Non sembra stia male, forse ha solo bisogno di una voce per lui. Gli dico “la voce tradisce, non sono più giovane, il bello è passato da tempo e in questo mestiere è meglio essere bravi”. La mano nella sua gli strappa un sorriso: la  pelle sciupata, le dita nodose, intuisce un’età quasi uguale alla sua. Mando via l’infermiera, mi siedo vicina. Gli parlo di niente, non mi ha disturbata, devo comunque star sveglia, mi può raccontare la sua malattia. Non vuole, la voce è un sussurro per non disturbare il vicino, mi spiega i colori dei fiori, i cieli azzurri che può solo immaginare e che non sono mai sempre uguali, i bambini  dai volti ridenti, di come ne amava i capricci e le gioie improvvise, mi parla dei  loro disegni, di tanti ricordi di un mondo felice, faceva il maestro di scuola; di com’era  in passato, della “fortuna” di non vedere  come può essere ora il suo viso; di giorni che sono soltanto notti più lunghe, ormai ne distingue i rumori, immagina i volti di chi lo circonda in base alle voci, ai modi di porsi,  ai profumi o agli odori di ognuno. Vuole sapere di me, di come mi piaccia di più la miseria che trovo ogni giorno, invece del verde di un prato, di un sole che splende, di gente che ” vive”, di occhi ridenti anziché sofferenti. Si scusa di nuovo perché mi fa perdere tempo, un tempo che per lui non esiste e invece è prezioso per me. Voleva “sentirmi” , ancora , ripete,  lo aveva colpito la voce, udita per caso. Gli dico qualcosa di mio; che fare del bene  mi dà ancora gioia, che la sofferenza degli altri ha ancora bisogno di me,  che questo lavoro difficile è vita.  Racconto di alcuni di loro, persone che ho potuto guarire, soltanto alcuni mi ricordano ancora,  persone che non ho potuto salvare e che non ho dimenticato.  Persone che hanno sofferto, persone che ho aiutato a soffrire di meno. Persone. Come me, come tante , a cui in ogni momento può capitare di essere nel letto ove ora sta lui.

La mano pian piano si stende intanto che ascolta. Il silenzio è rotto d’un tratto dal  suono stridente di un campanello.  Mi chiamano altrove. Sussurra un semplice  grazie  e mi lascia con poche parole: “non vedo il suo volto, ma vedo il suo cuore. Soltanto un consiglio: il mondo è più bello di quello che sembra, lo guardi davvero, si fermi un istante a osservarlo, è una grande fortuna  poterlo vedere.”

Arriva il mattino. Il turno finisce. Riprende il rumore del giorno. A casa di corsa, una doccia veloce, un caffè super forte al solito bar sotto casa perché devo tornare al più presto: “dottoressa ha avuto una brutta nottata? Si vede dagli occhi.”

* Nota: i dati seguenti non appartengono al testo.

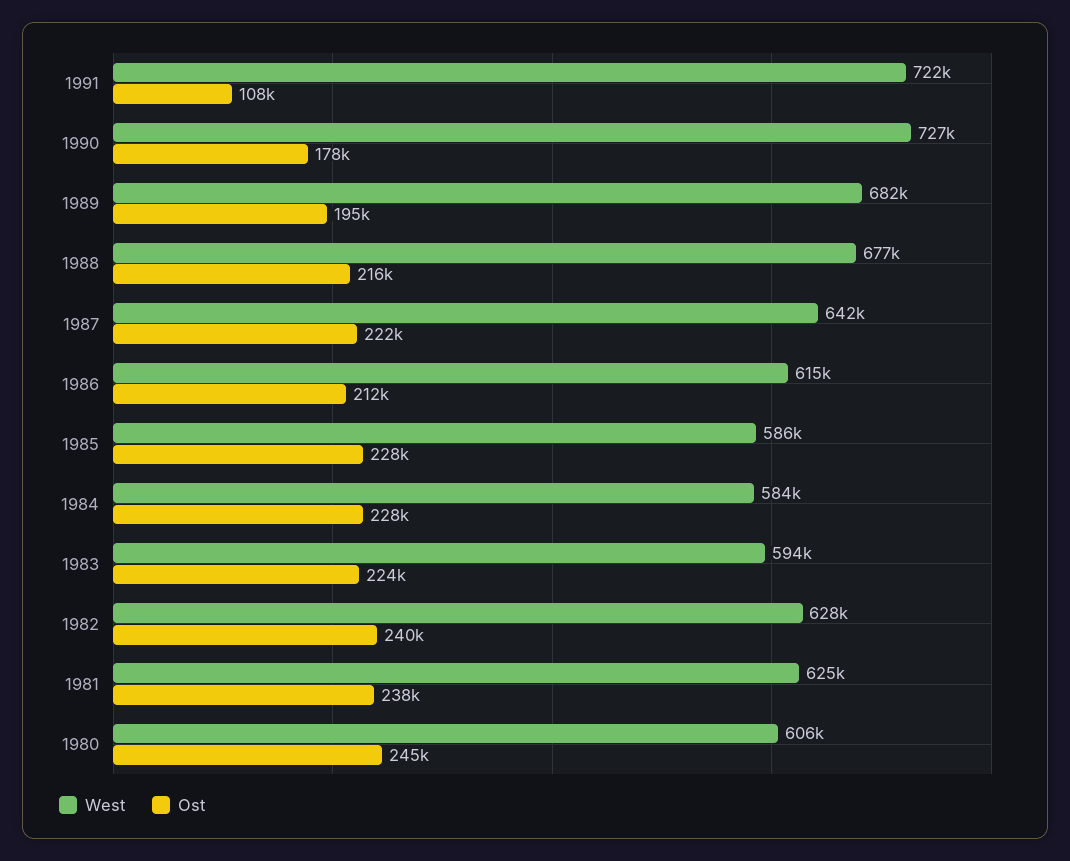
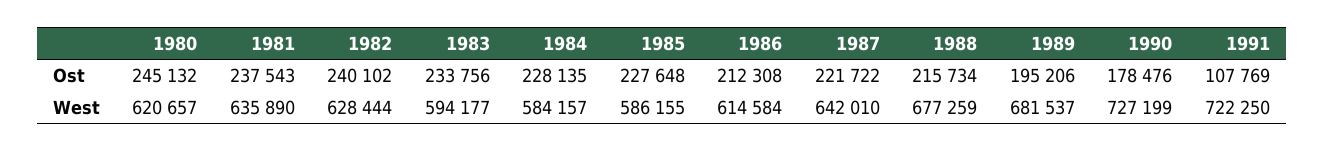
  {
    "West": {
      "1991": 722250,
      "1990": 727199,
      "1989": 681537,
      "1988": 677259,
      "1987": 642010,
      "1986": 614584,
      "1985": 586155,
      "1984": 584157,
      "1983": 594177,
      "1982": 628444,
-     "1981": 625000,
+     "1981": 635890,
-     "1980": 606000
+     "1980": 620657
    },
    "Ost": {
      "1991": 107769,
      "1990": 178476,
      "1989": 195206,
      "1988": 215734,
      "1987": 221722,
      "1986": 212308,
      "1985": 227648,
      "1984": 228135,
-     "1983": 224000,
+     "1983": 233756,
      "1982": 240102,
      "1981": 237543,
      "1980": 245132
    }
  }

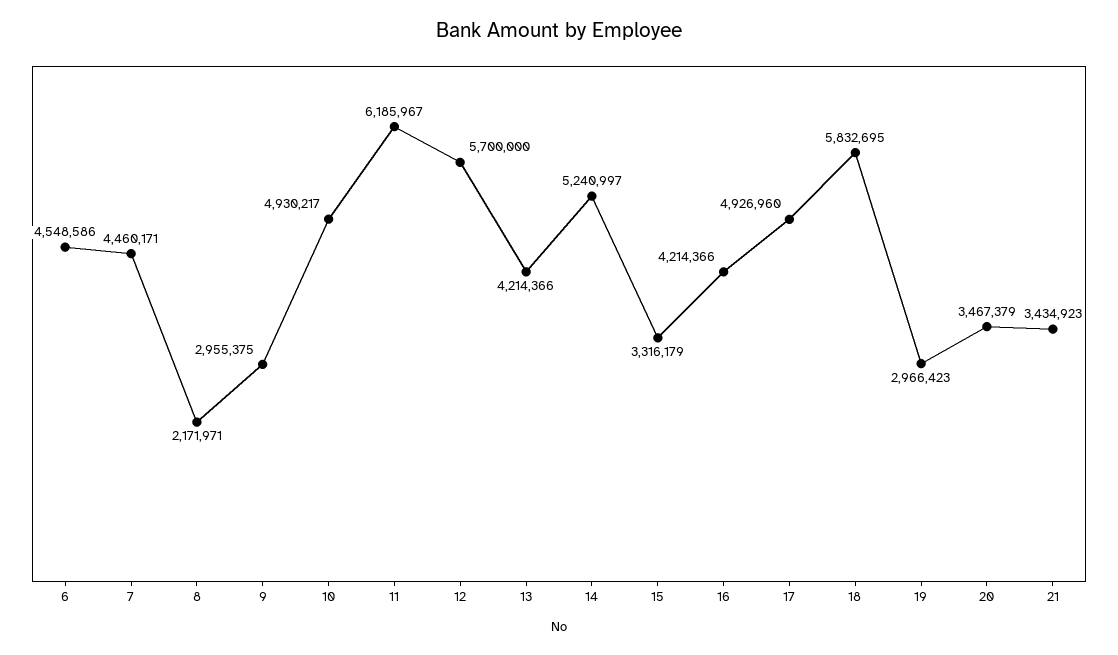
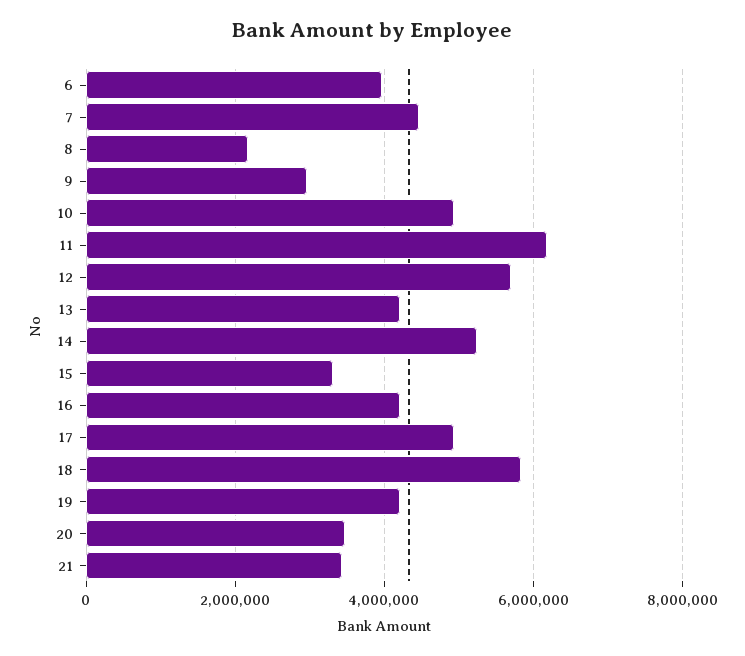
  {
-   "6": 4548586,
+   "6": 4000000,
    "7": 4460171,
    "8": 2171971,
    "9": 2955375,
    "10": 4930217,
    "11": 6185967,
    "12": 5700000,
    "13": 4214366,
    "14": 5240997,
    "15": 3316179,
    "16": 4214366,
    "17": 4926960,
    "18": 5832695,
-   "19": 2966423,
+   "19": 4200000,
    "20": 3467379,
    "21": 3434923
  }

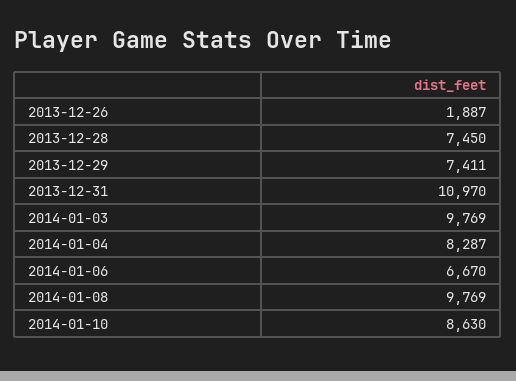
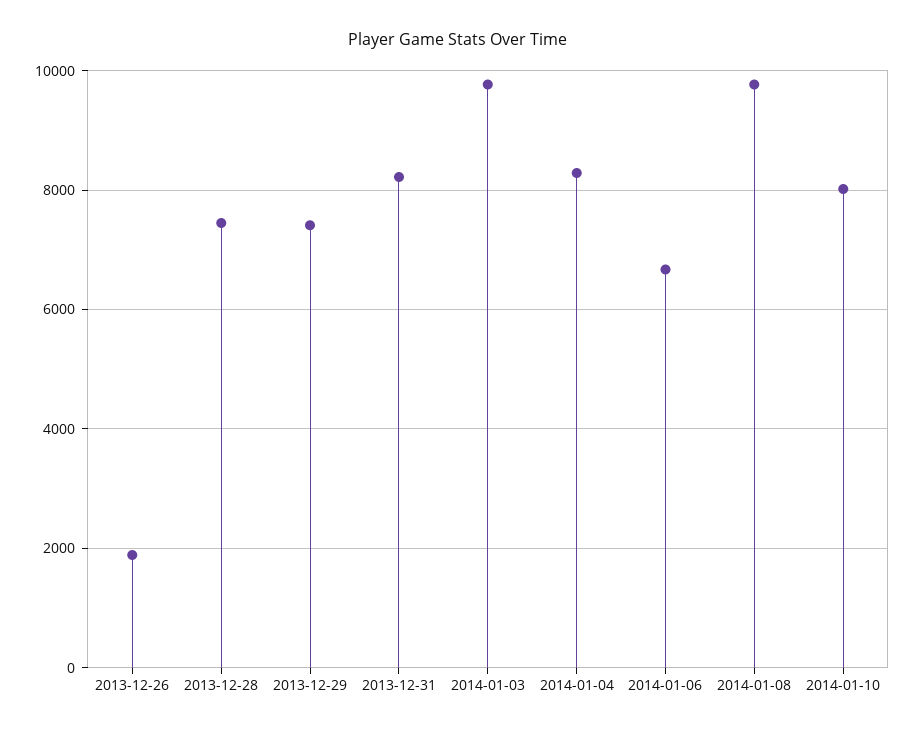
  {
    "2013-12-26": 1887,
    "2013-12-28": 7450,
    "2013-12-29": 7411,
-   "2013-12-31": 10970,
+   "2013-12-31": 8200,
    "2014-01-03": 9769,
    "2014-01-04": 8287,
    "2014-01-06": 6670,
    "2014-01-08": 9769,
-   "2014-01-10": 8630
+   "2014-01-10": 8000
  }

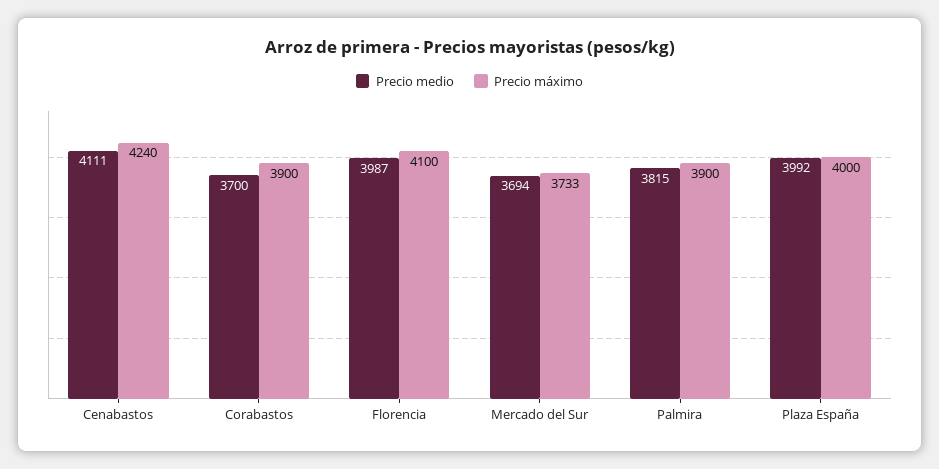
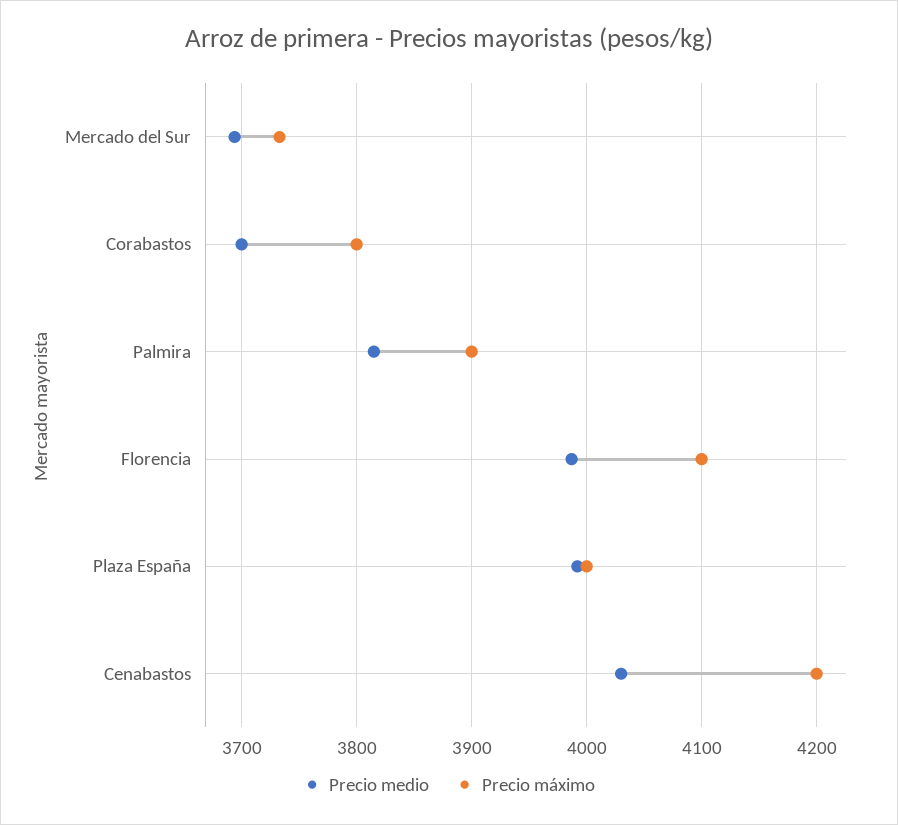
  {
    "Precio medio": {
-     "Cenabastos": 4111,
+     "Cenabastos": 4030,
      "Corabastos": 3700,
      "Florencia": 3987,
      "Mercado del Sur": 3694,
      "Palmira": 3815,
      "Plaza España": 3992
    },
    "Precio máximo": {
-     "Cenabastos": 4240,
+     "Cenabastos": 4200,
-     "Corabastos": 3900,
+     "Corabastos": 3800,
      "Florencia": 4100,
      "Mercado del Sur": 3733,
      "Palmira": 3900,
      "Plaza España": 4000
    }
  }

No, è stata una bella nottata, ho conosciuto un poeta.  Mi colpisce una parola: occhi

La riunione mi aspetta, per strada mi vien da  guardare in modo diverso, rallento, mi accorgo di quanti colori ci sono, di quanto sia bello il più brutto degli alberi intorno: arrivo un pochino  in ritardo, ma ho  voglia di andare un momento al piano di sopra, dal numero 3 a salutarlo e dirgli che oggi c’è il sole. 

Il letto è rifatto e  Lui non c’è più.  Allo sgomento subentra un sorriso, il mio questa volta: il suo buio è finito e qualcosa  di bello ha lasciato: una stretta di mano e un semplice grazie che vale un tesoro.  Mi accorgo di non sapere il suo nome e lo chiedo: Edoardo. Adesso  sono io a ringraziarti. E tu sai perché. E chissà, forse ora mi vedi e mi aspetto un sorriso.